#### What you are asked to do:
Take the lines below from the one with "C CLIFTON tiles & bathrooms" through the one with "2017-03-13 02:34 PM |" and print only them, exactly. Don't print the pictures.

#### Material provided:
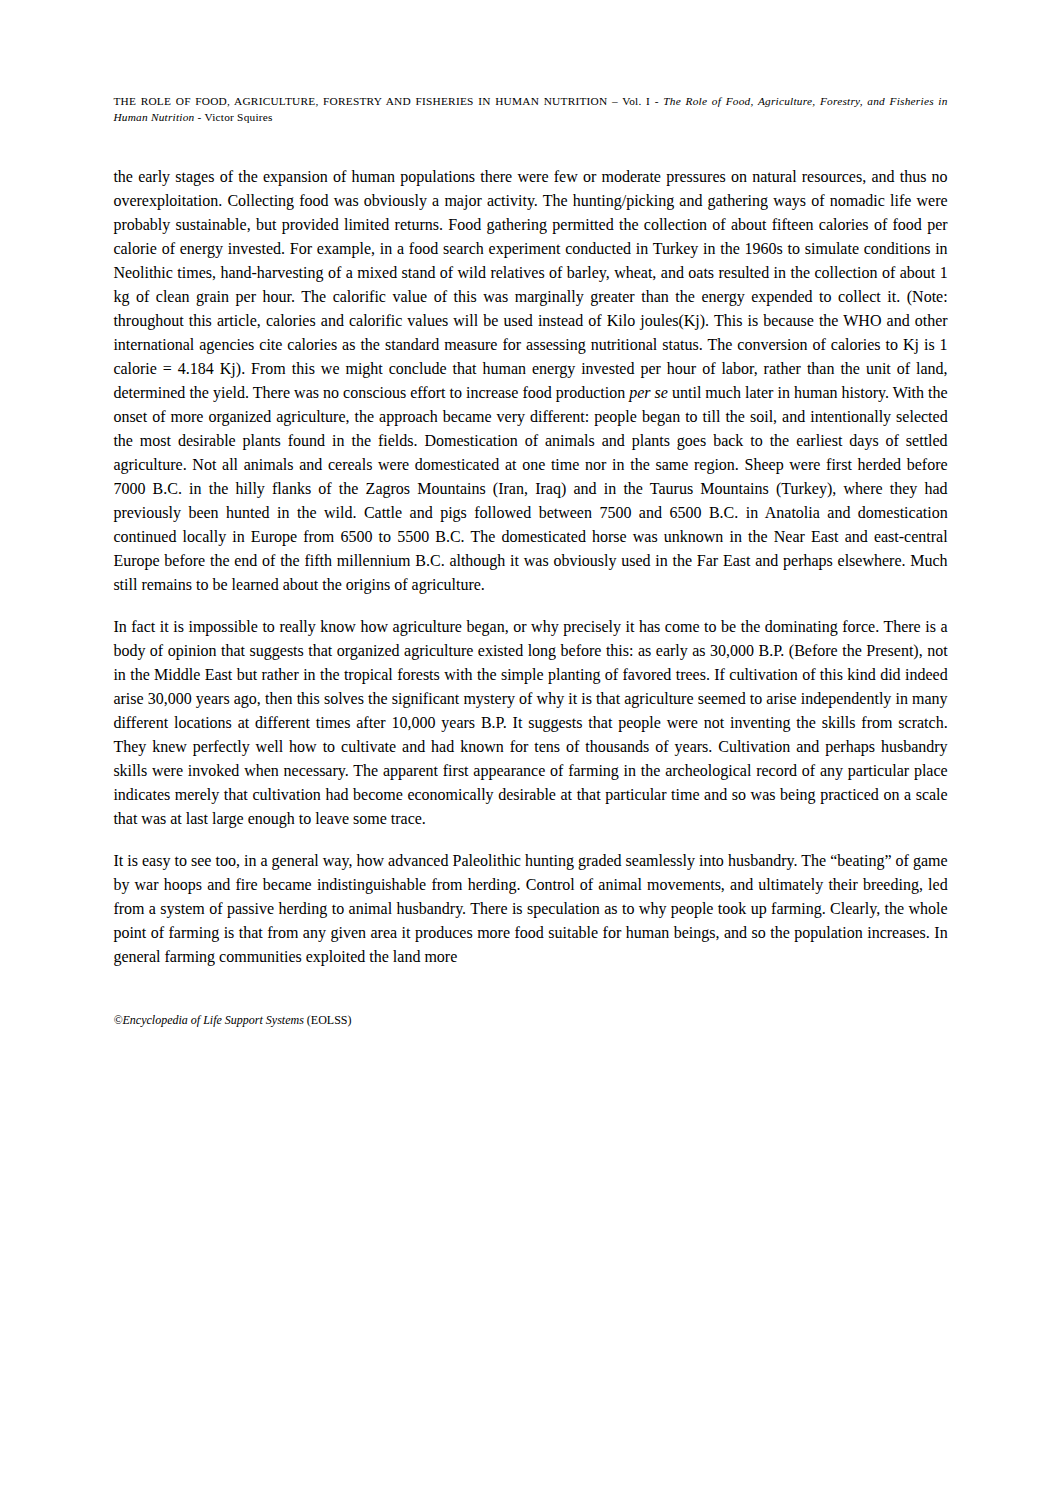THE ROLE OF FOOD, AGRICULTURE, FORESTRY AND FISHERIES IN HUMAN NUTRITION – Vol. I - The Role of Food, Agriculture, Forestry, and Fisheries in Human Nutrition - Victor Squires
the early stages of the expansion of human populations there were few or moderate pressures on natural resources, and thus no overexploitation. Collecting food was obviously a major activity. The hunting/picking and gathering ways of nomadic life were probably sustainable, but provided limited returns. Food gathering permitted the collection of about fifteen calories of food per calorie of energy invested. For example, in a food search experiment conducted in Turkey in the 1960s to simulate conditions in Neolithic times, hand-harvesting of a mixed stand of wild relatives of barley, wheat, and oats resulted in the collection of about 1 kg of clean grain per hour. The calorific value of this was marginally greater than the energy expended to collect it. (Note: throughout this article, calories and calorific values will be used instead of Kilo joules(Kj). This is because the WHO and other international agencies cite calories as the standard measure for assessing nutritional status. The conversion of calories to Kj is 1 calorie = 4.184 Kj). From this we might conclude that human energy invested per hour of labor, rather than the unit of land, determined the yield. There was no conscious effort to increase food production per se until much later in human history. With the onset of more organized agriculture, the approach became very different: people began to till the soil, and intentionally selected the most desirable plants found in the fields. Domestication of animals and plants goes back to the earliest days of settled agriculture. Not all animals and cereals were domesticated at one time nor in the same region. Sheep were first herded before 7000 B.C. in the hilly flanks of the Zagros Mountains (Iran, Iraq) and in the Taurus Mountains (Turkey), where they had previously been hunted in the wild. Cattle and pigs followed between 7500 and 6500 B.C. in Anatolia and domestication continued locally in Europe from 6500 to 5500 B.C. The domesticated horse was unknown in the Near East and east-central Europe before the end of the fifth millennium B.C. although it was obviously used in the Far East and perhaps elsewhere. Much still remains to be learned about the origins of agriculture.
In fact it is impossible to really know how agriculture began, or why precisely it has come to be the dominating force. There is a body of opinion that suggests that organized agriculture existed long before this: as early as 30,000 B.P. (Before the Present), not in the Middle East but rather in the tropical forests with the simple planting of favored trees. If cultivation of this kind did indeed arise 30,000 years ago, then this solves the significant mystery of why it is that agriculture seemed to arise independently in many different locations at different times after 10,000 years B.P. It suggests that people were not inventing the skills from scratch. They knew perfectly well how to cultivate and had known for tens of thousands of years. Cultivation and perhaps husbandry skills were invoked when necessary. The apparent first appearance of farming in the archeological record of any particular place indicates merely that cultivation had become economically desirable at that particular time and so was being practiced on a scale that was at last large enough to leave some trace.
It is easy to see too, in a general way, how advanced Paleolithic hunting graded seamlessly into husbandry. The “beating” of game by war hoops and fire became indistinguishable from herding. Control of animal movements, and ultimately their breeding, led from a system of passive herding to animal husbandry. There is speculation as to why people took up farming. Clearly, the whole point of farming is that from any given area it produces more food suitable for human beings, and so the population increases. In general farming communities exploited the land more
©Encyclopedia of Life Support Systems (EOLSS)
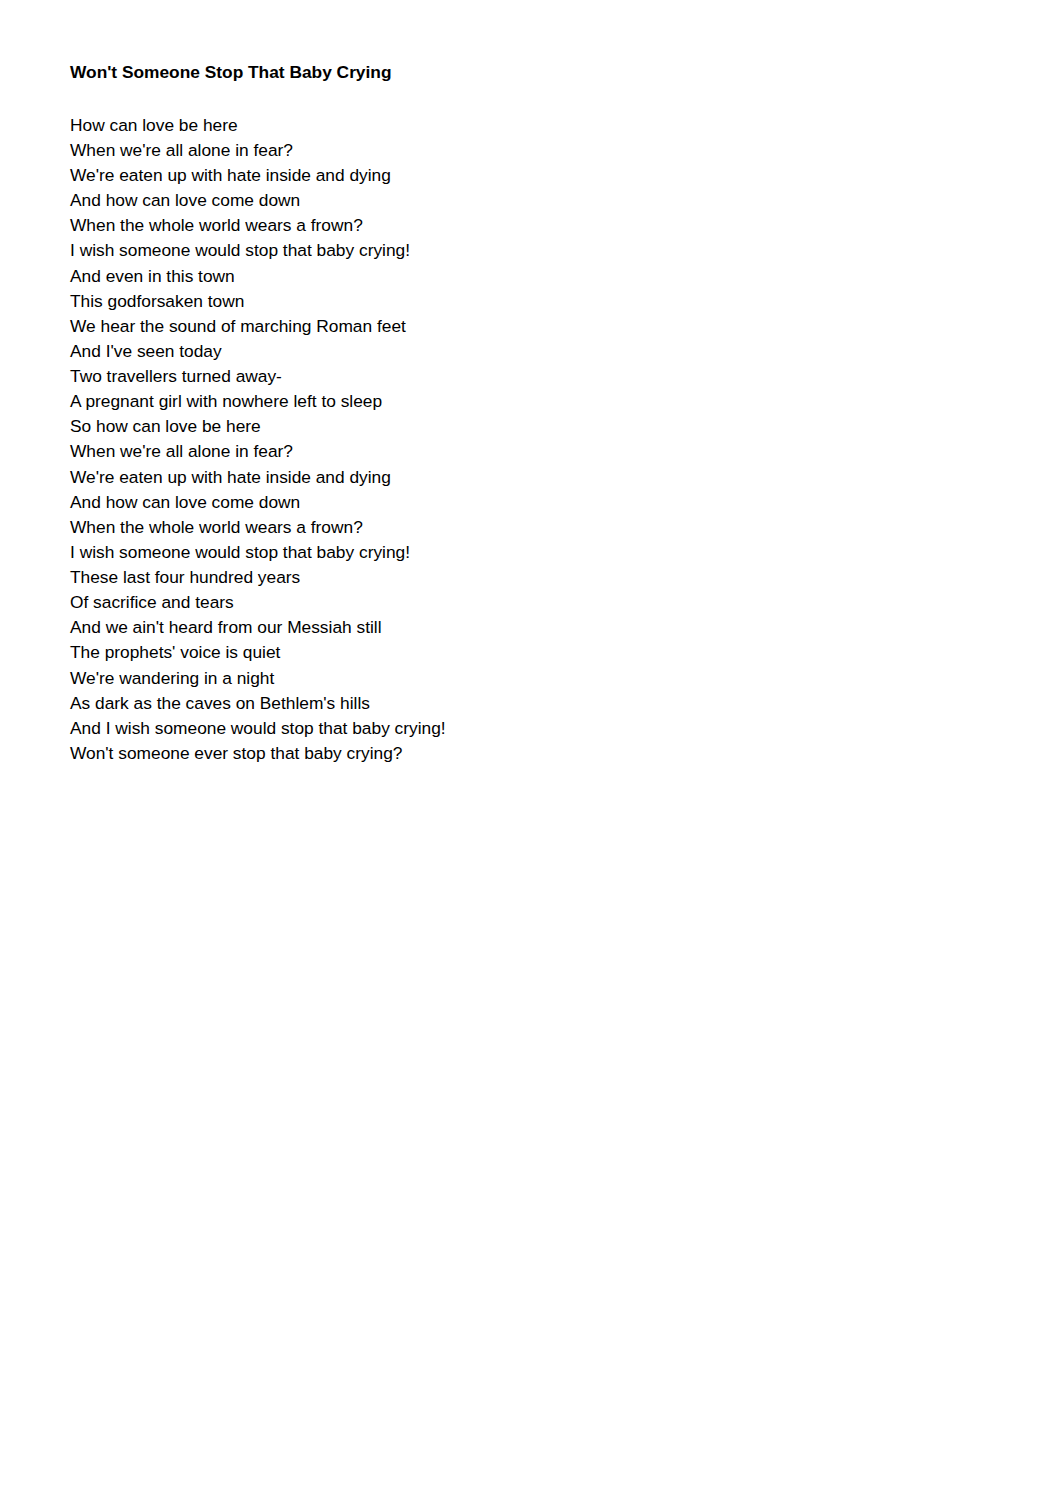Won't Someone Stop That Baby Crying
How can love be here
When we're all alone in fear?
We're eaten up with hate inside and dying
And how can love come down
When the whole world wears a frown?
I wish someone would stop that baby crying!
And even in this town
This godforsaken town
We hear the sound of marching Roman feet
And I've seen today
Two travellers turned away-
A pregnant girl with nowhere left to sleep
So how can love be here
When we're all alone in fear?
We're eaten up with hate inside and dying
And how can love come down
When the whole world wears a frown?
I wish someone would stop that baby crying!
These last four hundred years
Of sacrifice and tears
And we ain't heard from our Messiah still
The prophets' voice is quiet
We're wandering in a night
As dark as the caves on Bethlem's hills
And I wish someone would stop that baby crying!
Won't someone ever stop that baby crying?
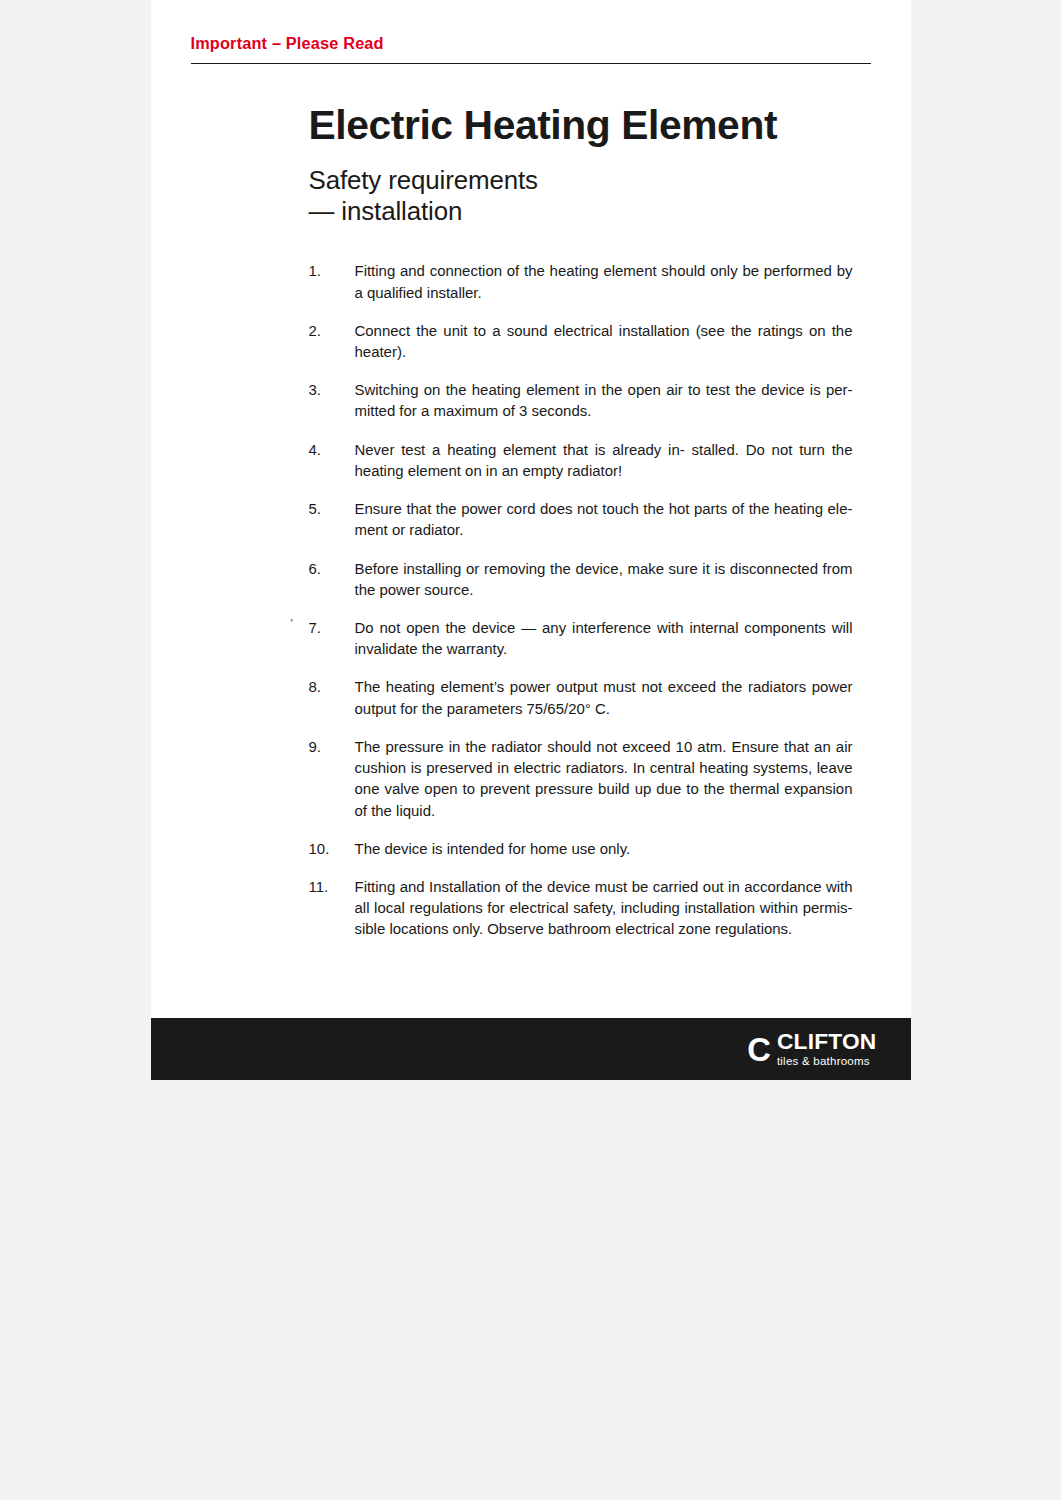Important – Please Read
Electric Heating Element
Safety requirements
— installation
Fitting and connection of the heating element should only be performed by a qualified installer.
Connect the unit to a sound electrical installation (see the ratings on the heater).
Switching on the heating element in the open air to test the device is permitted for a maximum of 3 seconds.
Never test a heating element that is already in- stalled. Do not turn the heating element on in an empty radiator!
Ensure that the power cord does not touch the hot parts of the heating element or radiator.
Before installing or removing the device, make sure it is disconnected from the power source.
Do not open the device — any interference with internal components will invalidate the warranty.
The heating element’s power output must not exceed the radiators power output for the parameters 75/65/20° C.
The pressure in the radiator should not exceed 10 atm. Ensure that an air cushion is preserved in electric radiators. In central heating systems, leave one valve open to prevent pressure build up due to the thermal expansion of the liquid.
The device is intended for home use only.
Fitting and Installation of the device must be carried out in accordance with all local regulations for electrical safety, including installation within permissible locations only. Observe bathroom electrical zone regulations.
C CLIFTON tiles & bathrooms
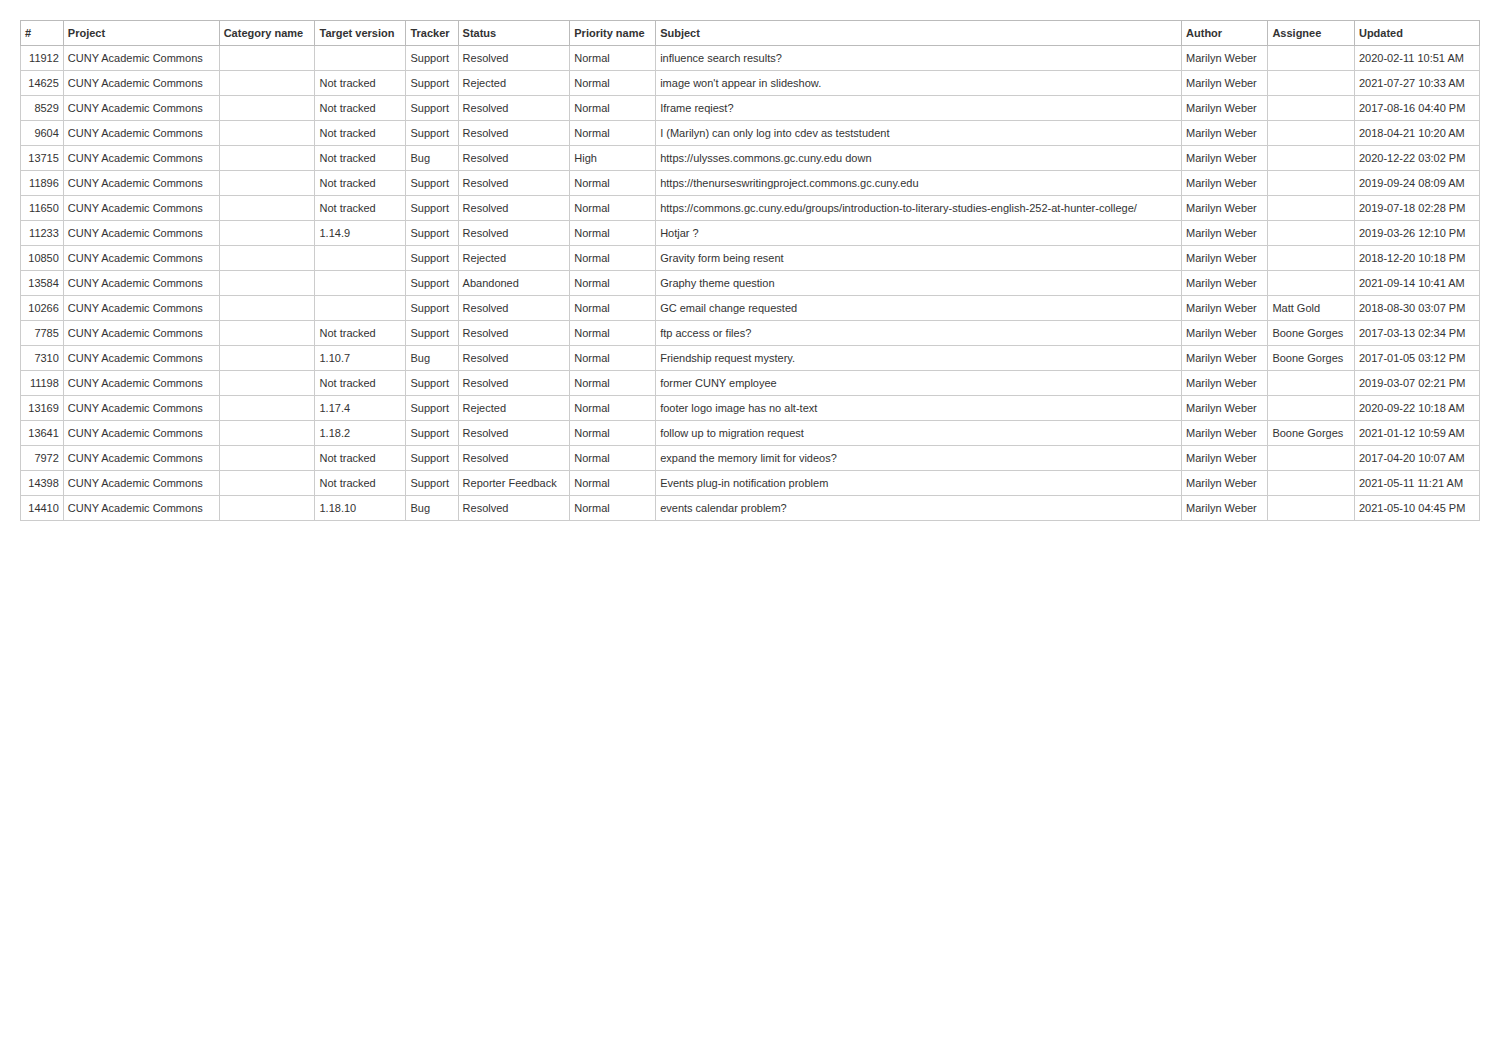| # | Project | Category name | Target version | Tracker | Status | Priority name | Subject | Author | Assignee | Updated |
| --- | --- | --- | --- | --- | --- | --- | --- | --- | --- | --- |
| 11912 | CUNY Academic Commons | | | Support | Resolved | Normal | influence search results? | Marilyn Weber | | 2020-02-11 10:51 AM |
| 14625 | CUNY Academic Commons | | Not tracked | Support | Rejected | Normal | image won't appear in slideshow. | Marilyn Weber | | 2021-07-27 10:33 AM |
| 8529 | CUNY Academic Commons | | Not tracked | Support | Resolved | Normal | Iframe reqiest? | Marilyn Weber | | 2017-08-16 04:40 PM |
| 9604 | CUNY Academic Commons | | Not tracked | Support | Resolved | Normal | I (Marilyn) can only log into cdev as teststudent | Marilyn Weber | | 2018-04-21 10:20 AM |
| 13715 | CUNY Academic Commons | | Not tracked | Bug | Resolved | High | https://ulysses.commons.gc.cuny.edu down | Marilyn Weber | | 2020-12-22 03:02 PM |
| 11896 | CUNY Academic Commons | | Not tracked | Support | Resolved | Normal | https://thenurseswritingproject.commons.gc.cuny.edu | Marilyn Weber | | 2019-09-24 08:09 AM |
| 11650 | CUNY Academic Commons | | Not tracked | Support | Resolved | Normal | https://commons.gc.cuny.edu/groups/introduction-to-literary-studies-english-252-at-hunter-college/ | Marilyn Weber | | 2019-07-18 02:28 PM |
| 11233 | CUNY Academic Commons | | 1.14.9 | Support | Resolved | Normal | Hotjar ? | Marilyn Weber | | 2019-03-26 12:10 PM |
| 10850 | CUNY Academic Commons | | | Support | Rejected | Normal | Gravity form being resent | Marilyn Weber | | 2018-12-20 10:18 PM |
| 13584 | CUNY Academic Commons | | | Support | Abandoned | Normal | Graphy theme question | Marilyn Weber | | 2021-09-14 10:41 AM |
| 10266 | CUNY Academic Commons | | | Support | Resolved | Normal | GC email change requested | Marilyn Weber | Matt Gold | 2018-08-30 03:07 PM |
| 7785 | CUNY Academic Commons | | Not tracked | Support | Resolved | Normal | ftp access or files? | Marilyn Weber | Boone Gorges | 2017-03-13 02:34 PM |
| 7310 | CUNY Academic Commons | | 1.10.7 | Bug | Resolved | Normal | Friendship request mystery. | Marilyn Weber | Boone Gorges | 2017-01-05 03:12 PM |
| 11198 | CUNY Academic Commons | | Not tracked | Support | Resolved | Normal | former CUNY employee | Marilyn Weber | | 2019-03-07 02:21 PM |
| 13169 | CUNY Academic Commons | | 1.17.4 | Support | Rejected | Normal | footer logo image has no alt-text | Marilyn Weber | | 2020-09-22 10:18 AM |
| 13641 | CUNY Academic Commons | | 1.18.2 | Support | Resolved | Normal | follow up to migration request | Marilyn Weber | Boone Gorges | 2021-01-12 10:59 AM |
| 7972 | CUNY Academic Commons | | Not tracked | Support | Resolved | Normal | expand the memory limit for videos? | Marilyn Weber | | 2017-04-20 10:07 AM |
| 14398 | CUNY Academic Commons | | Not tracked | Support | Reporter Feedback | Normal | Events plug-in notification problem | Marilyn Weber | | 2021-05-11 11:21 AM |
| 14410 | CUNY Academic Commons | | 1.18.10 | Bug | Resolved | Normal | events calendar problem? | Marilyn Weber | | 2021-05-10 04:45 PM |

#### Written solution:
C CLIFTON tiles & bathrooms
| # | Project | Category name | Target version | Tracker | Status | Priority name | Subject | Author | Assignee | Updated |
| --- | --- | --- | --- | --- | --- | --- | --- | --- | --- | --- |
| 11912 | CUNY Academic Commons | | | Support | Resolved | Normal | influence search results? | Marilyn Weber | | 2020-02-11 10:51 AM |
| 14625 | CUNY Academic Commons | | Not tracked | Support | Rejected | Normal | image won't appear in slideshow. | Marilyn Weber | | 2021-07-27 10:33 AM |
| 8529 | CUNY Academic Commons | | Not tracked | Support | Resolved | Normal | Iframe reqiest? | Marilyn Weber | | 2017-08-16 04:40 PM |
| 9604 | CUNY Academic Commons | | Not tracked | Support | Resolved | Normal | I (Marilyn) can only log into cdev as teststudent | Marilyn Weber | | 2018-04-21 10:20 AM |
| 13715 | CUNY Academic Commons | | Not tracked | Bug | Resolved | High | https://ulysses.commons.gc.cuny.edu down | Marilyn Weber | | 2020-12-22 03:02 PM |
| 11896 | CUNY Academic Commons | | Not tracked | Support | Resolved | Normal | https://thenurseswritingproject.commons.gc.cuny.edu | Marilyn Weber | | 2019-09-24 08:09 AM |
| 11650 | CUNY Academic Commons | | Not tracked | Support | Resolved | Normal | https://commons.gc.cuny.edu/groups/introduction-to-literary-studies-english-252-at-hunter-college/ | Marilyn Weber | | 2019-07-18 02:28 PM |
| 11233 | CUNY Academic Commons | | 1.14.9 | Support | Resolved | Normal | Hotjar ? | Marilyn Weber | | 2019-03-26 12:10 PM |
| 10850 | CUNY Academic Commons | | | Support | Rejected | Normal | Gravity form being resent | Marilyn Weber | | 2018-12-20 10:18 PM |
| 13584 | CUNY Academic Commons | | | Support | Abandoned | Normal | Graphy theme question | Marilyn Weber | | 2021-09-14 10:41 AM |
| 10266 | CUNY Academic Commons | | | Support | Resolved | Normal | GC email change requested | Marilyn Weber | Matt Gold | 2018-08-30 03:07 PM |
| 7785 | CUNY Academic Commons | | Not tracked | Support | Resolved | Normal | ftp access or files? | Marilyn Weber | Boone Gorges | 2017-03-13 02:34 PM |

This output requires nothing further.